This is left field, and totally not in the script written by Dyson communications people, that want to paint him as a brilliant inventor and entrepreneur.
When you’re not reacting to a reputational crisis, there’s about 20-30 story ‘shells’’ that make up the various shapes and sizes of daggers that you can slot your content into to throw it in at the media. Variety is the spice of life.
All of these ‘varieties’ are utilised by the comms team at Dyson.
The more ‘oven warm’ your story content is the more readily the journalist will cook it and serve it. I often describe it like a Hello Fresh box where all the content ingredients you supply are separated, washed and ready to combine into an Easy-meal, cooked by the journalist.
Wrapped around each dagger – or cutting-edge story – like a message on a string, is a news date which indexes what ‘happening’ sits behind the story that is being thrown at the media.

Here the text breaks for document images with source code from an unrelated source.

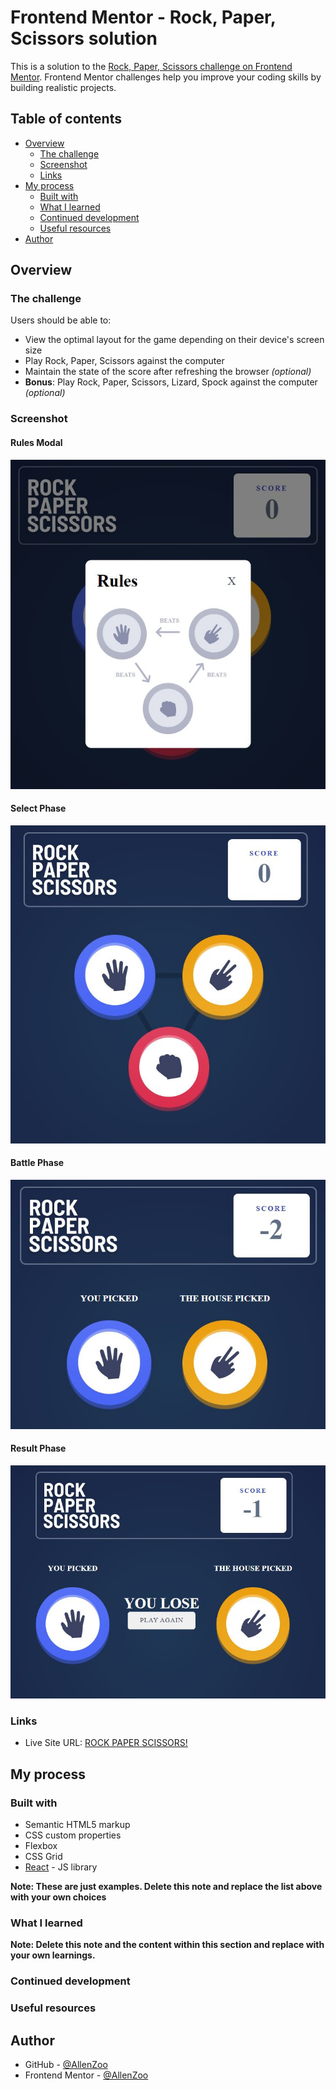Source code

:# Frontend Mentor - Rock, Paper, Scissors solution

This is a solution to the [Rock, Paper, Scissors challenge on Frontend Mentor](https://www.frontendmentor.io/challenges/rock-paper-scissors-game-pTgwgvgH). Frontend Mentor challenges help you improve your coding skills by building realistic projects.

## Table of contents

- [Overview](#overview)
  - [The challenge](#the-challenge)
  - [Screenshot](#screenshot)
  - [Links](#links)
- [My process](#my-process)
  - [Built with](#built-with)
  - [What I learned](#what-i-learned)
  - [Continued development](#continued-development)
  - [Useful resources](#useful-resources)
- [Author](#author)

## Overview

### The challenge

Users should be able to:

- View the optimal layout for the game depending on their device's screen size
- Play Rock, Paper, Scissors against the computer
- Maintain the state of the score after refreshing the browser _(optional)_
- **Bonus**: Play Rock, Paper, Scissors, Lizard, Spock against the computer _(optional)_

### Screenshot

#### Rules Modal
![](https://github.com/AllenZoo/RockPaperScissors/blob/master/screenshots/RPS_rule_modal.JPG)


#### Select Phase

![](https://github.com/AllenZoo/RockPaperScissors/blob/master/screenshots/RPS_select_phase.JPG)

#### Battle Phase

![](https://github.com/AllenZoo/RockPaperScissors/blob/master/screenshots/RPS_battle_phase.JPG)

#### Result Phase

![](https://github.com/AllenZoo/RockPaperScissors/blob/master/screenshots/RPS_result_phase.JPG)

### Links

- Live Site URL: [ROCK PAPER SCISSORS!](https://allenzoo.github.io/RockPaperScissors/)

## My process

### Built with

- Semantic HTML5 markup
- CSS custom properties
- Flexbox
- CSS Grid
- [React](https://reactjs.org/) - JS library

**Note: These are just examples. Delete this note and replace the list above with your own choices**

### What I learned

**Note: Delete this note and the content within this section and replace with your own learnings.**

### Continued development

### Useful resources

## Author

- GitHub - [@AllenZoo](https://github.com/AllenZoo)
- Frontend Mentor - [@AllenZoo](https://www.frontendmentor.io/profile/AllenZoo)
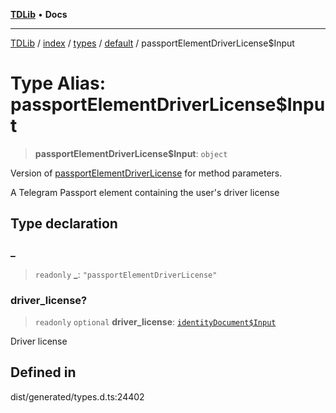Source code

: [**TDLib**](../../../../../../README.md) • **Docs**

***

[TDLib](../../../../../../modules.md) / [index](../../../../../README.md) / [types](../../../README.md) / [default](../README.md) / passportElementDriverLicense$Input

# Type Alias: passportElementDriverLicense$Input

> **passportElementDriverLicense$Input**: `object`

Version of [passportElementDriverLicense](passportElementDriverLicense.md) for method parameters.

A Telegram Passport element containing the user's driver license

## Type declaration

### \_

> `readonly` **\_**: `"passportElementDriverLicense"`

### driver\_license?

> `readonly` `optional` **driver\_license**: [`identityDocument$Input`](identityDocument$Input-1.md)

Driver license

## Defined in

dist/generated/types.d.ts:24402
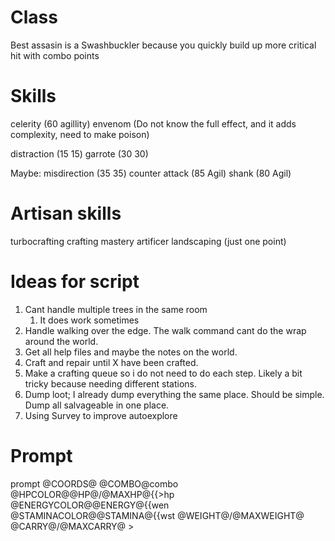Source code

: # Class

Best assasin is a Swashbuckler because you quickly build up more critical hit with combo points 

# Skills 

celerity (60 agillity)
envenom (Do not know the full effect, and it adds complexity, need to make poison)

distraction (15 15)
garrote (30 30) 

Maybe:
misdirection (35 35) 
counter attack (85 Agil)
shank (80 Agil)


# Artisan skills

turbocrafting
crafting mastery
artificer
landscaping (just one point)

# Ideas for script

1. Cant handle multiple trees in the same room
    1. It does work sometimes
1. Handle walking over the edge. The walk command cant do the wrap around the world. 
1. Get all help files and maybe the notes on the world. 
1. Craft and repair until X have been crafted. 
1. Make a crafting queue so i do not need to do each step. Likely a bit tricky because needing different stations. 
1. Dump loot; I already dump everything the same place. Should be simple. Dump all salvageable in one place. 
1. Using Survey to improve autoexplore

# Prompt

prompt @COORDS@ @COMBO@combo @HPCOLOR@@HP@/@MAXHP@{{>hp @ENERGYCOLOR@@ENERGY@{{wen @STAMINACOLOR@@STAMINA@{{wst @WEIGHT@/@MAXWEIGHT@ @CARRY@/@MAXCARRY@ >
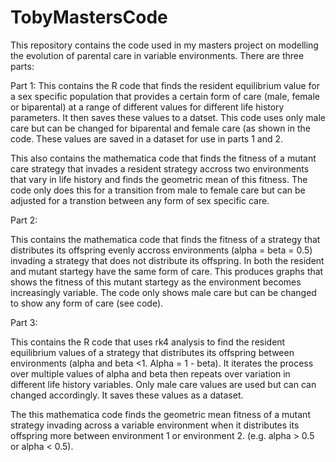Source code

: # TobyMastersCode
This repository contains the code used in my masters project on modelling the evolution of parental care in variable environments. There are three parts:

Part 1:
This contains the R code that finds the resident equilibrium value for a sex specific population that provides a certain form of care (male, female or biparental) at a range of different values for different life history parameters. It then saves these values to a datset. This code uses only male care but can be changed for biparental and female care (as shown in the code. These values are saved in a dataset for use in parts 1 and 2.

This also contains the mathematica code that finds the fitness of a mutant care strategy that invades a resident strategy accross two environments that vary in life history and finds the geometric mean of this fitness. The code only does this for a transition from male to female care but can be adjusted for a transtion between any form of sex specific care.

Part 2:

This contains the mathematica code that finds the fitness of a strategy that distributes its offspring evenly accross environments (alpha = beta = 0.5) invading a strategy that does not distribute its offspring. In both the resident and mutant startegy have the same form of care. This produces graphs that shows the fitness of this mutant startegy as the environment becomes increasingly variable. The code only shows male care but can be changed to show any form of care (see code).

Part 3:

This contains the R code that uses rk4 analysis to find the resident equilibrium values of a strategy that distributes its offspring between environments (alpha and beta <1. Alpha = 1 - beta). It iterates the process over multiple values of alpha and beta then repeats over variation in different life history variables. Only male care values are used but can can changed accordingly. It saves these values as a dataset.

The this mathematica code finds the geometric mean fitness of a mutant strategy invading across a variable environment when it distributes its offspring more between environment 1 or environment 2. (e.g. alpha > 0.5 or alpha < 0.5).
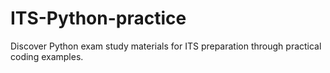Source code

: # ITS-Python-practice
 Discover Python exam study materials for ITS preparation through practical coding examples.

This gives the story a raison d’etre, or reason for being.
An interesting, repurposed, recognisable yarn is all well and good, but if it doesn’t have embedded a ‘happening’ or news date, then its simply superfluous fluff rather than falling into the category of ‘in the public interest’.
Often a manufactured and controlled ‘supporting event’ can be created. I was promoting a low-cost security camera a few years ago in a flooded market. I sent an email to the Department for Education, asking if they would support a trial of the product in schools. Even though the product was totally unknown, they sent back an email stating that in principle they would indeed support the use of this device in schools that protected children. I certainly gave them a leading question.
This ‘supporting event’ – with the documental evidence or an email replied to – acts to further authenticate a story. So not only is the story interesting, you are now also providing evidence of something actually ‘happening’ such as a potential Department for Education trial.
Adjoin that with a news index date such as ‘World Safety Day’ which just happens to be the same day that you want the release to run, and you’ve created your own perfect storm.
Its a story. Its a happening. Its a relevant news index date. A Holy Trinity.
These three combine to make the dagger extra potent, almost creating a poision tip.
When the story strikes – with the extra components – it becomes so much more penetrative, seductive and deadly.